Bei der Frage des Weiterkommens von Schalke 04 sagen sogar 88,4 Prozent „Nein“. Ist auch logisch, heißt doch der Gegner Manchester City mit Trainer Pep Guardiola. Dessen Mannschaften beeindrucken besonders mit Spielkultur. Der Trainer bei Schalke heißt Domenico Tedesco, der Schalke im Vorjahr mit Defensiv-Disziplin zur Vizemeisterschaft führte, in diesem Jahr aber eher an den Abgrund. Bei Schalke fehlt quasi alles, ein Gegner auf Augenhöhe wird der Bundesligist nicht sein. Abwehrbeton gegen Spielkunst ist wohl die Losung und die Schalker Fans werden sich eher an Leroy Sane erfreuen, wenn denn ihr alter (junger) Liebling von Pep auch aufgestellt wird.

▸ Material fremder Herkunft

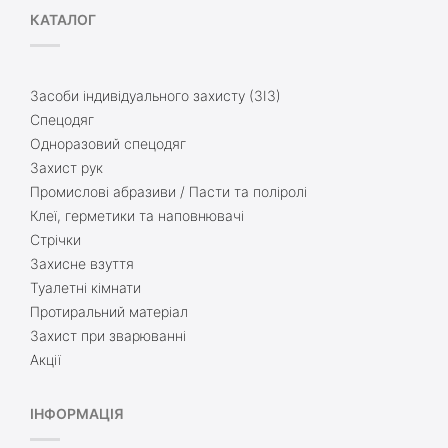
КАТАЛОГ
Засоби індивідуального захисту (ЗІЗ)
Спецодяг
Одноразовий спецодяг
Захист рук
Промислові абразиви / Пасти та поліролі
Клеї, герметики та наповнювачі
Стрічки
Захисне взуття
Туалетні кімнати
Протиральний матеріал
Захист при зварюванні
Акції
ІНФОРМАЦІЯ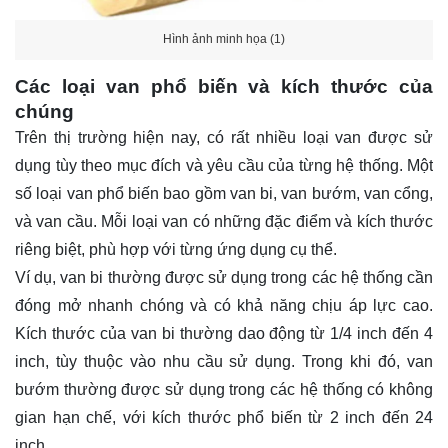
Hình ảnh minh họa (1)
Các loại van phổ biến và kích thước của
chúng
Trên thị trường hiện nay, có rất nhiều loại van được sử
dụng tùy theo mục đích và yêu cầu của từng hệ thống. Một
số loại van phổ biến bao gồm van bi, van bướm, van cổng,
và van cầu. Mỗi loại van có những đặc điểm và kích thước
riêng biệt, phù hợp với từng ứng dụng cụ thể.
Ví dụ, van bi thường được sử dụng trong các hệ thống cần
đóng mở nhanh chóng và có khả năng chịu áp lực cao.
Kích thước của van bi thường dao động từ 1/4 inch đến 4
inch, tùy thuộc vào nhu cầu sử dụng. Trong khi đó, van
bướm thường được sử dụng trong các hệ thống có không
gian hạn chế, với kích thước phổ biến từ 2 inch đến 24
inch.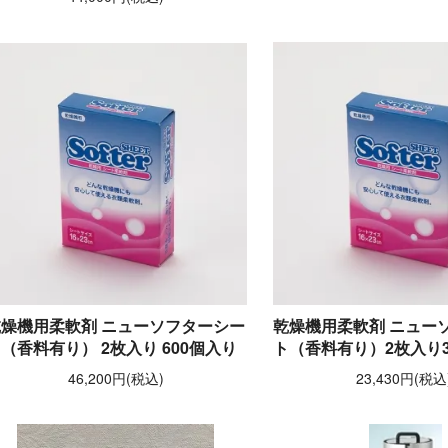
乾燥機用柔軟剤 ニューソフターシー
乾燥機用柔軟剤 ニュー
（香料有り） 2枚入り 600個入り
ト（香料有り）2枚入り3
46,200円(税込)
23,430円(税込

Die Bayern wollen alle Rekorde

Und da sind wir auch wieder bei der Bundesliga. Die Bayern wollen offensichtlich alle Rekorde, selbst wenn er negativ ist. Leon Goretzka traf beim mühsamen 3:2-Sieg in Augsburg nach 13 Sekunden ins eigene Netz und schaffte damit das schnellste Eigentor der Bundesliga-Geschichte. Es gibt allerdings Rekorde, die werden für die Bayern unerreichbar sein. Oder ist es denkbar, dass zum Beispiel Franck Ribery mit über 40 noch für die Bayern wirbelt? Mit Blick auf „Oldie“ Claudio Pizarro können die Bayern wenigstens darauf verweisen, dass der Peruaner auch für sie spielte. Der Stürmer ist aber wirklich ein Phänomen, netzte in Berlin glücklich ein und ist jetzt mit 40 Jahren und 136 Tagen der älteste Torschütze der Bundesliga-Geschichte. Und es wird wohl nicht das letzte Tor gewesen sein, vielleicht hängt er sogar noch ein Jahr dran. Noch ist er wertvoll für Werder Bremen. Noch ein Rekord: Pizarro traf von 1999 bis 2019 in allen 21 Kalenderjahren.

Ansonsten machte die Bundesliga zuletzt Schlagzeilen, weil sie nach dem Skifliegen in Oberstdorf eine eigene Flugwoche veranstaltete. Neben Trainern fliegen neuerdings auch die Sportdirektoren. Nach dem VfB Stuttgart räumte auch der 1. FC Nürnberg auf, entließ gleich Trainer Michael Köllner und Sportvorstand Andreas Bornemann. Bleibt im Abstiegskampf nur noch Augsburgs Trainer Manuel Baum als einziger im Amt. Zusammen mit Kollegen Markus Weinzierl, der ja in Stuttgart schon als „Retter“ geholt wurde, muss er von Woche zu Woche schauen, wie die Leistungen bewertet werden. Schwere Aufgaben stehen für Baum in Freiburg und Weinzierl in Bremen bevor. Was passiert bei Niederlagen?

Thema des Spieltags: Was passiert bei Handspielen? Die werden immer mehr zu einem Buch mit sieben Siegeln, keiner kennt sich mehr aus. Schlimm: Spieler, Trainer und Fans haben die Eindruck, auch Schiedsrichter und Video-Schiedsrichter kennen sich nicht mehr aus. Wie bei Handspielen geurteilt wird, ist zum reinen Glücksspiel geworden. Ob der Fußball so bald zu einem verbotenen Glücksspiel wird?

Noch einmal zurück zum FC Bayern München. Sollten die Profis in diesem Jahr tatsächlich ohne Titel bleiben, dann gibt es im Verein vielleicht noch einen kleinen Trost. Die Frauen haben am Sonntag das Spitzenspiel gegen den eigentlich übermächtigen VfL Wolfsburg glücklich mit 4:2 gewonnen und haben nach Punkten aufgeschlossen. Was das Ergebnis bedeutet, zeigt ein Blick auf die Statistik: Wolfsburg erlitt die erste Saisonniederlage und hatte bis dahin nur fünf Gegentreffer in 13 Spielen hinnehmen müssen und das Hinspiel noch mit 6:0 gewonnen!

Die Frauen könnten also Bayern einen Titel bescheren, ebenso die zweite Mannschaft, die in der Regionalliga Süd auf Platz eins liegt und endlich in die 3. Liga aufsteigen will. Bayern-Präsident Uli Hoeneß wäre glücklich, wenn die Basketballer wieder die Meisterschaft wieder nach München holen würden. Diese führen die Bundesliga klar an, aber es gibt ja Play-Offs. Eine Entscheidungsrunde, die alles wieder auf „Null“ stellt und die viele sich deshalb in den letzten Jahren auch für die Fußball-Bundesliga wünschten. Doch in diesem Jahr hat ja Borussia Dortmund eine andere Antwort gegeben. Wie auch immer, ganz leer ausgehen werden die Bayern vielleicht doch nicht.